There is a common misconception that foreign bank accounts do not attract tax on transfer to Australia. However, this is not always the case. For Australian tax residents, a gain or loss from holding foreign currency can be assessable on an Australian tax return.
This is usually the case where foreign accounts are holding over the equivalent of AUD $250,000. Where there is a foreign currency debt, should the foreign currency loan be less (in Australian currency terms) at the time of repayment compared to when the loan was taken out (or first became assessable for Australian tax), then there may be tax applicable.
If you are moving assets, Capital Gains Tax (CGT) can come into play. Australian CGT is calculated based on your purchase price and sale price in Australian dollars, regardless of the currency used to purchase the asset, so currency movement can have a significant impact.
The same rule applies for most countries when calculating CGT on foreign assets. So, if you’re an Australian living abroad and your Australian assets are assessable for tax in that country, then currency conversion can increase or decrease the taxes you pay overseas.
#4 Compare the costs of transfer
Typically, when you make a currency exchange transaction, there are three main costs associated with it. These are summarised below and can vary wildly between providers, so it’s important to do your research and understand all the costs involved.

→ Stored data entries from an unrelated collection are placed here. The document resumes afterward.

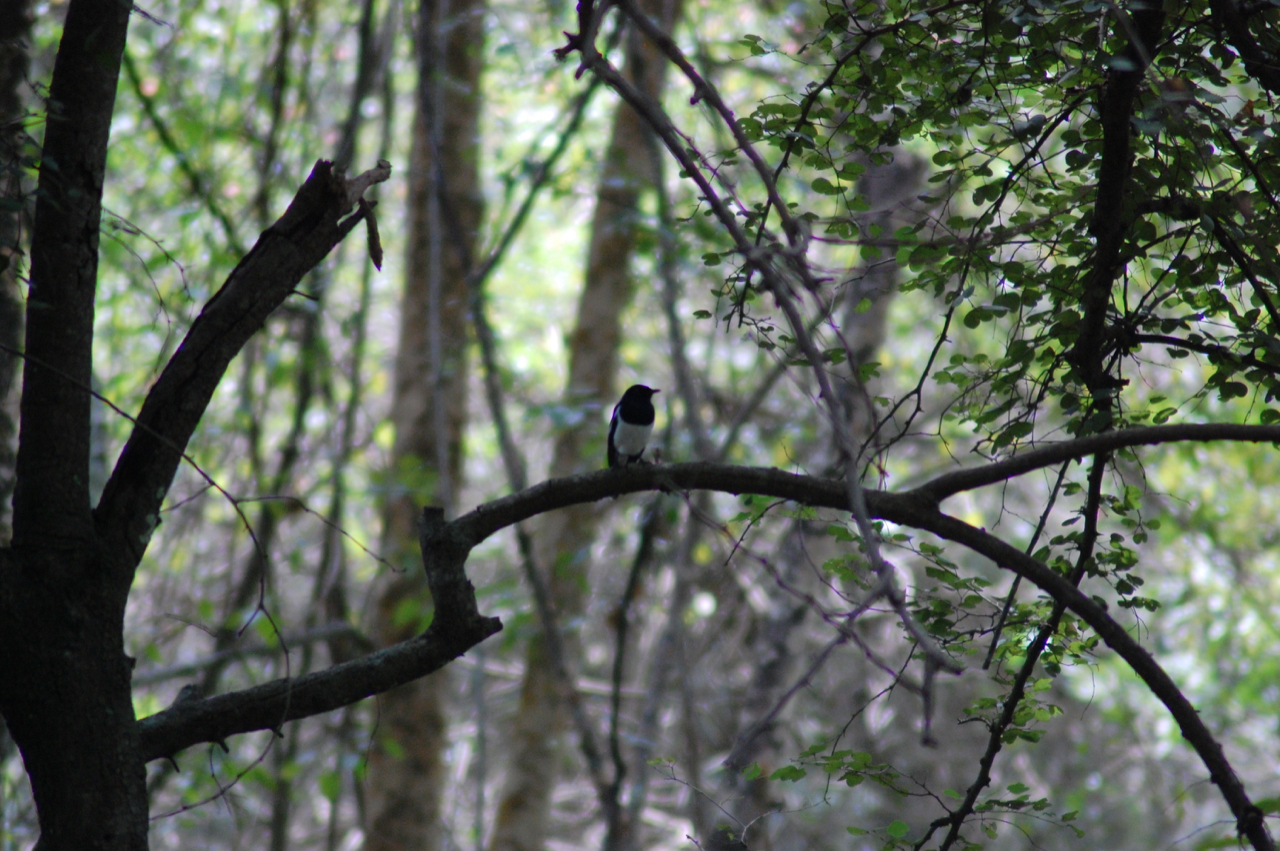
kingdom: Animalia
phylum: Chordata
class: Aves
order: Passeriformes
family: Muscicapidae
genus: Copsychus
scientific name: Copsychus saularis
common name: Oriental magpie-robin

The Transfer Cost refers to the fee a provider charges to facilitate the transaction. While these may be a small percentage, they can build up over time, particularly if you are transferring smaller amounts on a regular basis.
The Exchange Rate is usually the most important rate to consider. Often, people will see a foreign exchange rate advertised and think that this is the rate they will get. However, this is merely the wholesale rate, and foreign exchange providers will then build their margin on top of this, which will vary between providers. Therefore, it is worth shopping around for the most competitive exchange rate, as this can make a significant difference in the outcome of your transfer.
The Receiving Bank Fee is an amount that is often charged by the bank to receive your foreign exchange transfer. Whilst this fee is often small, it is still an additional cost which can add up over time. Ask your bank what fees they charge to receive a foreign exchange transfer and consider an alternative provider if these fees are not competitive.
#5 Work with expert partners who understand both locations
Always choose an accountant who understands both jurisdictions to look after your tax filing and provide taxation advice. To put yourself in the best position to achieve your financial goals, it’s also beneficial to partner with a financial adviser who has a good understanding of financial issues for expats.
General Advice warning
The information provided in this blog does not constitute ﬁnancial product advice. The information is of a general nature only and does not take into account your individual objectives, ﬁnancial situation or needs. It should not be used, relied upon, or treated as a substitute for speciﬁc professional advice. Apt Wealth Partners (AFSL and ACL 436121 ABN 49 159 583 847) and Apt Wealth Home Loans (powered by Smartline ACL 385325) recommends that you obtain professional advice before making any decision in relation to your particular requirements or circumstances.